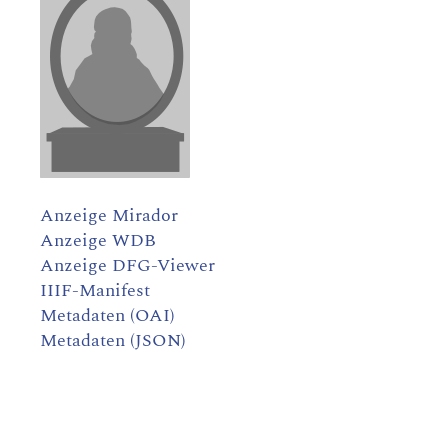
Anzeige Mirador
Anzeige WDB
Anzeige DFG-Viewer
IIIF-Manifest
Metadaten (OAI)
Metadaten (JSON)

**EXERCISE DIRECTIONS**
Where a line of the material holds the word "Anzeige", copy that line.

**TASK OUTPUT**
Anzeige Mirador
Anzeige WDB
Anzeige DFG-Viewer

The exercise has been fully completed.